El barro siempre presente en nuestras vidas y que parece que ahora tenemos olvidado.

De Sierra Mágina se ha dicho de todo, se ha probado de todo y se ha puesto en claro… casi todo.

Hemos descubierto la voz de Sierra Mágina a través de escritores que permanecían como sesteando sobre granzas, hasta que nos empeñamos en escucharlos. Hemos visto a sus mujeres dándole a la aguja del ganchillo hasta convertir sus hilos de colores en justillos y mandilones para árboles desnudos y fachadas sin cobertor. Hemos bailado sus boleros y nos hemos extasiado con sus jotas a través de sus músicos, mientras dábamos buena cuenta de sus rotundas pitanzas, siempre impregnadas del acre olor del aceite de nuestras olivas, y trasegadas gaznate abajo con la concomitancia de sus ponches, sus cuervas y sus resolis. Hemos visto colgarse de sus balcones todos los colores con los que sus sublimes artistas son capaces de embelesarnos desde sus propias pupilas, desde sus singulares maneras de engarzar al mundo sobre un lienzo.
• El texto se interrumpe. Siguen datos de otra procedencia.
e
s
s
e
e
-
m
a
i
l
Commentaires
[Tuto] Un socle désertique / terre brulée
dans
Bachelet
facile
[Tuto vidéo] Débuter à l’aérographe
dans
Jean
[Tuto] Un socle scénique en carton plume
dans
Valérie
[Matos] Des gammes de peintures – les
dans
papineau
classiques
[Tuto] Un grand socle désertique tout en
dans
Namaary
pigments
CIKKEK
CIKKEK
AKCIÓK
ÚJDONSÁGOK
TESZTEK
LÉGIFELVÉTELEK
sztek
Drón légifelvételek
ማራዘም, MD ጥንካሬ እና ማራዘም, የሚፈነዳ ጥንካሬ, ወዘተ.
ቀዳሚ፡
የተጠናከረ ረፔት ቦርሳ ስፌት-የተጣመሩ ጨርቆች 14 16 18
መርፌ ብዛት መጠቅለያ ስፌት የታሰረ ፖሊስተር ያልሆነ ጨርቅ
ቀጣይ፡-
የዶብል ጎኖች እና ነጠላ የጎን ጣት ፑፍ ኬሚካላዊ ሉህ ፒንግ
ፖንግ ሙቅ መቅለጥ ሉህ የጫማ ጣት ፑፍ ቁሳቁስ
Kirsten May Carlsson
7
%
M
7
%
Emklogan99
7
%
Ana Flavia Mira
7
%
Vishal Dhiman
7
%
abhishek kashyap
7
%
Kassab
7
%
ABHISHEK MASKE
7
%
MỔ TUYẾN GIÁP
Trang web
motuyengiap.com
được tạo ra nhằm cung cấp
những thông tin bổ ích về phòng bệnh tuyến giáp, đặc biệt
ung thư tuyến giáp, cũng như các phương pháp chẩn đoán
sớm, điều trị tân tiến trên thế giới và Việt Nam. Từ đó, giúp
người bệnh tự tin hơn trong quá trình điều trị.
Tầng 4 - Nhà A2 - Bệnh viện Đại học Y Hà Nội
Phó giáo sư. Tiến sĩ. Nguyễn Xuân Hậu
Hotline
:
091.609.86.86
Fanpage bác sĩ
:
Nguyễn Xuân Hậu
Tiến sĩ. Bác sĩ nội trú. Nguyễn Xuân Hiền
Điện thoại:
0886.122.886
¿Pero y el barro? ¿Y nuestro barro de siempre?

¿Acaso nuestras tinajas, nuestras orzas, nuestros botijos, nuestros lebrillos y nuestros azafates no han sido compañeros de fatigas desde que Sierra Mágina es Sierra Mágina, hasta que nos engatusamos con los cacharricos de duralex, cuando vinieron a torcernos las buenas maneras?

¿Qué cómo era la cerámica de Sierra Mágina? Igualica que Sierra Mágina: recia, marrón, sin primores innecesarios, pero sin ordinarieces ni chapucerías de trúhanes.

Y digo yo: ¿Por qué no volver a embadurnarnos la manos en la austera cerámica de Sierra Mágina?

Hubo tiempos en los que los “afiladores-y-paragüeros”, o los hojalateros trashumantes iban de pueblo en pueblo poniéndole lañas y remiendos a orzas y lebrillos para alargarles la vida como quien le engancha un respirador a un enfisematoso. Eran los años de las malaventuras. Luego, vinieron las moderneces, y esos viejos cacharros quedaron arrumbados en las cámaras a la espera del derribo de las casas y de su traslado definitivo a cualquier muladar.

Hoy vuelven a mi memoria escenas semejantes a las de un “AtiguoTestamento” trasladado de siglo por algún sortilegio inexplicable.

Vuelve a mí la memoria del barro.

Hoy quiero reivindicar para nuestros más jóvenes, o para los más viejos, o para todos, el que se pongan a la tarea de amasar cacharricos de barro y llenen nuestros pueblos de la memoria de lo que fuimos:

Pulvis eris.

Somos polvo.

Entonces, mezclémonos con el agua de nuestras acequias y volvamos a ser barro con el que rescatemos un oficio de dioses: ser alfareros.

Luego, si se animan, que sobre ese barro pinten nuestros pintores y escriban nuestros escritores para memoria de los que vienen detrás.

Y es que, con barro, y sobre el barro, se puede contar la gran historia del mundo sin necesidad de saber escribir ni aprenderse de memoria las reglas de la gramática.